L'histoire
Hugo Senart, dit ‘le Gitan’ (Alain Delon), est devenu bandit par révolte contre une société qui n’accepte pas sa communauté. S'estimant comme une sorte de Robin des Bois, s’il vole, c’est pour réparer ce qu’il considère comme des injustices et pour donner les butins qu’il dérobe aux membres de sa famille qui sont dans le besoin. Ça ne va pas parfois sans casse ni tueries. A ses trousses le commissaire Blot (Marcel Bozzuffi) qui est dans le même temps alerté suite à un important vol de bijoux qui aurait été commis par Yan Kuq (Paul Meurisse), un perceur de coffres qui mène grand train et dont la femme vient de tomber de la fenêtre de leur appartement parisien. Le policier suit désormais simultanément les traces des deux hommes qui vont, hasard aidant, se croiser à multiples reprises et tout d’abord aux alentours de Palavas-les-Flots…
Analyse et critique
José Giovanni vient de réaliser Deux hommes dans la ville avec le duo gagnant Alain Delon/Jean Gabin ; le résultat s’avère non seulement une très belle et touchante réussite mais aussi un grand succès en salles. Le cinéaste est contacté par le producteur Raymond Danon qui a un contrat de sept films avec Alain Delon et qui est à la recherche de sujets susceptibles de convenir aussi bien à la star qu’à son public. Connaissant le goût de l’acteur pour les marginaux et souhaitant attirer l'attention sur la condition de la communauté gitane selon lui méprisée, Giovanni propose au producteur l'idée d’un récit librement inspiré d’un personnage secondaire de son roman de 1959, ‘Histoire de fou’, un gangster issu de la communauté des gens du voyage surnommé tout simplement ‘le gitan’. L’aspect cocasse de cette histoire – ce pourquoi José Giovanni dira de son film qu’il aurait pu tout aussi bien se transformer en comédie – est qu’elle va suivre en parallèle le parcours de deux truands qui n’ont rien à voir entre eux mais qui, hasards aidant, vont se retrouver à multiples reprises aux mêmes endroits en France, se gênant ainsi beaucoup sans le savoir, le déploiement des forces de police se déplaçant pour traquer l’un des deux allant nécessairement susciter l’inquiétude chez l’autre.
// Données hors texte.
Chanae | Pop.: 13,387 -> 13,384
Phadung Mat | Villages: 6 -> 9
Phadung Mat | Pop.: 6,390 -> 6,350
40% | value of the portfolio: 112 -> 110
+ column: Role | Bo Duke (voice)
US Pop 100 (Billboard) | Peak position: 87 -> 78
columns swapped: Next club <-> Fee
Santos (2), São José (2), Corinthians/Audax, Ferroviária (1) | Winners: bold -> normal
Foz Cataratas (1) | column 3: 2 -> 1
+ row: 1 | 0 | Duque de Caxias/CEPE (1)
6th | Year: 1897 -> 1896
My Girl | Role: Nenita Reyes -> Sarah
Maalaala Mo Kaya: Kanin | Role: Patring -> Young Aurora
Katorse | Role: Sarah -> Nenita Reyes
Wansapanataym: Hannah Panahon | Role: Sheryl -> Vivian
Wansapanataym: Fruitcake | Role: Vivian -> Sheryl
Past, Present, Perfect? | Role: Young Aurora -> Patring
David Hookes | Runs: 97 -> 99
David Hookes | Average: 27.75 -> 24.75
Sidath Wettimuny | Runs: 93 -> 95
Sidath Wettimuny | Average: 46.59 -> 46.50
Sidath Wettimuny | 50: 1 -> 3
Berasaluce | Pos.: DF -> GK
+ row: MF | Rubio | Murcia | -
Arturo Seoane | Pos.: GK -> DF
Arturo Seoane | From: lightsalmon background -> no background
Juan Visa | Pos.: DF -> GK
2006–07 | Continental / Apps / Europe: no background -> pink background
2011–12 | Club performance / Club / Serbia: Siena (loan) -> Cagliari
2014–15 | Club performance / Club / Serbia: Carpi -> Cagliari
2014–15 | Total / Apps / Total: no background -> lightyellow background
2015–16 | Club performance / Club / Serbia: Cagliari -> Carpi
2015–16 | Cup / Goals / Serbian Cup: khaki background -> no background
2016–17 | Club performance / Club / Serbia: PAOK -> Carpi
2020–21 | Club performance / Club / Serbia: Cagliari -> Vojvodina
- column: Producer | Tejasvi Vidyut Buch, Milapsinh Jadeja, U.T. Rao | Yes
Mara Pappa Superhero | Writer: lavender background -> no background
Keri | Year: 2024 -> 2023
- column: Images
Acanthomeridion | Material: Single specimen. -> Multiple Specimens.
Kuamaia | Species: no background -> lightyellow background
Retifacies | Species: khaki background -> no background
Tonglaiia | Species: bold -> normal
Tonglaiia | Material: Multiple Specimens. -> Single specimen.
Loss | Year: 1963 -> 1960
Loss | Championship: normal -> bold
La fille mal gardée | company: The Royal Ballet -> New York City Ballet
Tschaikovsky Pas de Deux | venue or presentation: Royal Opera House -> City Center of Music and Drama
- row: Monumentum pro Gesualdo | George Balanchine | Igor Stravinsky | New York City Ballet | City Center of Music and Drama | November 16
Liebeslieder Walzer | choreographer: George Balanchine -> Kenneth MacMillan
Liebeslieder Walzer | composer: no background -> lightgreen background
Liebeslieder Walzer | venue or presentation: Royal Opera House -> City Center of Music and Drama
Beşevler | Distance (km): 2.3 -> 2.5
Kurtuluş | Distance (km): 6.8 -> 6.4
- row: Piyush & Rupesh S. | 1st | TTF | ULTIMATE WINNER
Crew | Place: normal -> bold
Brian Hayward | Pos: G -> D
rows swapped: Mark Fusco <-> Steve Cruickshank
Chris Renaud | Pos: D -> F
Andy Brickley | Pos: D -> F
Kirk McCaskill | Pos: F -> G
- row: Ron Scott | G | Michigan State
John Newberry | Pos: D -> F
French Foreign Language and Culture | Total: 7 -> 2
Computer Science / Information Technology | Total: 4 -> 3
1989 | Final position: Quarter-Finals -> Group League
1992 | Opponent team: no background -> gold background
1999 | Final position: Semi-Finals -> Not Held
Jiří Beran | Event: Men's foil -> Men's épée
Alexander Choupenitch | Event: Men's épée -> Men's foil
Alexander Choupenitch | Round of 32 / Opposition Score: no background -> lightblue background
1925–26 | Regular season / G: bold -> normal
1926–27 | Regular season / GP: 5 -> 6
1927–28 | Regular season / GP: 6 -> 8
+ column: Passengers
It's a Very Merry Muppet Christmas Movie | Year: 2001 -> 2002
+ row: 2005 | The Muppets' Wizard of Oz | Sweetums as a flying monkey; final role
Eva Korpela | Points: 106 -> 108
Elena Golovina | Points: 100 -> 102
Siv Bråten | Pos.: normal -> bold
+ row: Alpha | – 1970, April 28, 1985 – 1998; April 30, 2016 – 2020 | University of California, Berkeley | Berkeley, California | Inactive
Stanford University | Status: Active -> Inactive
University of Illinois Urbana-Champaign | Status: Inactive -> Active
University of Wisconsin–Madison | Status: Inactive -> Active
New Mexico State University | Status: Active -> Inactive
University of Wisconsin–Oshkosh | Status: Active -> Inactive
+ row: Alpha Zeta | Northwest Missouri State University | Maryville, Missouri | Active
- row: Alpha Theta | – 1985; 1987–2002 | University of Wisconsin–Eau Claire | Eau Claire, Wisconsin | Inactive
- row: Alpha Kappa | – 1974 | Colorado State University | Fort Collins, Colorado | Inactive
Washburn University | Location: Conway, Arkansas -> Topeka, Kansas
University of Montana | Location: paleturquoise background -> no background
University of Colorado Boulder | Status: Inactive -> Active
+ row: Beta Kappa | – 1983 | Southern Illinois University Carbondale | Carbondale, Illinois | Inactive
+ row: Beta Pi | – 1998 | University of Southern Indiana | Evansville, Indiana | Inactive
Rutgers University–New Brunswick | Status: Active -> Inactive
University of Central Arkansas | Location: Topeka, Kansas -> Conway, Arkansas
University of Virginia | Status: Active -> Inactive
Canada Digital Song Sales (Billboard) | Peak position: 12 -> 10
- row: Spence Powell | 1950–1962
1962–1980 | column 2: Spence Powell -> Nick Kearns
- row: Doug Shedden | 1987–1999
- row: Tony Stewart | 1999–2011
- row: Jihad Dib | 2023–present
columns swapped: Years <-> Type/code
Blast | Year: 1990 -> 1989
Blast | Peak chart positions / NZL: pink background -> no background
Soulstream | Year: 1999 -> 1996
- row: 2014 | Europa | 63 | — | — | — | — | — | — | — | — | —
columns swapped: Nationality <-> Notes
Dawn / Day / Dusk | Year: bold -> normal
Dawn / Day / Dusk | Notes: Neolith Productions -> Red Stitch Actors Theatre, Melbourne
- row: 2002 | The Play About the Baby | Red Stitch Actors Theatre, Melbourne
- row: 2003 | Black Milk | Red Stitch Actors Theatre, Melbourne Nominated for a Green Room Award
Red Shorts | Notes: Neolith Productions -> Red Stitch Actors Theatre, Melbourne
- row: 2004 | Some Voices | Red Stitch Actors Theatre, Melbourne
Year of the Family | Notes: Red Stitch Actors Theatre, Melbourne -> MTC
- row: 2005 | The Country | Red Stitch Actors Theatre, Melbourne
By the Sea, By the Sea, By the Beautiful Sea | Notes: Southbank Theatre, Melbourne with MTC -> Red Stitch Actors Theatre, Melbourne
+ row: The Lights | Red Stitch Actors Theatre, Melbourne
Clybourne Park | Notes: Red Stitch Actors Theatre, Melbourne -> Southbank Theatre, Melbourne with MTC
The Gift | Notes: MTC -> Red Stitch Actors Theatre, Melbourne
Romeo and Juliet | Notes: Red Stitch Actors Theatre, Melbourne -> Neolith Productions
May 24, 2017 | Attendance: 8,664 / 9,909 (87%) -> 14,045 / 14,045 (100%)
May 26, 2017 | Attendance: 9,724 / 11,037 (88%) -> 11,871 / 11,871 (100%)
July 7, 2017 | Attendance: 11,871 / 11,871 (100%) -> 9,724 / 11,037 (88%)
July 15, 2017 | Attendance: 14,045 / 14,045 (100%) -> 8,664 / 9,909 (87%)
[Attention, quelques petits spoilers à venir au sein de ce paragraphe] Le premier de ces deux hors-la-loi aux profils totalement différents est ‘le gitan’ interprété par Alain Delon, décrit par le commissaire qui le traque comme "un loup solitaire, qui chasse pour sa meute". Etant persuadé que lui et les siens sont rejetés et exclus par la société qui ne supporte pas leur mode de vie ("on n'est même pas considérés comme des chiens puisque la société réserve un meilleur accueil aux chiens"), le Gitan est parti en rébellion en braquant des banques ; une sorte de Robin des Bois faisant profiter le produit de ses exactions aux membres de sa famille et de sa communauté, ne gardant quasiment rien pour lui. N’acceptant pas l’autorité, il peut se révéler violent et sans pitié mais possède également un formidable sens de l’honneur, de l’amitié et de la parole donnée. Le second, Yan, joué par Paul Meurisse, est un perceur de coffres, un voleur habile et raffiné qui mène un train de vie confortable. Ses coups sont tellement préparés avec minutie qu’il n'a quasiment jamais été pris sur le fait ni condamné. Mais voilà qu'il est soupçonné non seulement d’avoir commis un gros hold-up de bijoux mais également d’avoir tué son épouse dans la même journée ; il décide de prendre la tangente mais, au cours de sa cavale, son chemin va croiser plusieurs fois celui du gitan, au point de se faire appréhender à sa place à Champigny sur Marne où il s’était réfugié chez une amie fidèle – Annie Girardot, égale à elle-même - qui tient un petit hôtel en face de la rivière. Ce dont le Gitan se souviendra au point de vouloir payer la dette qu’il considère lui devoir. Ce sera l’occasion de leur unique et très beau face à face, Yan invitant avec beaucoup d’égards et de respect le gitan à passer la nuit chez lui.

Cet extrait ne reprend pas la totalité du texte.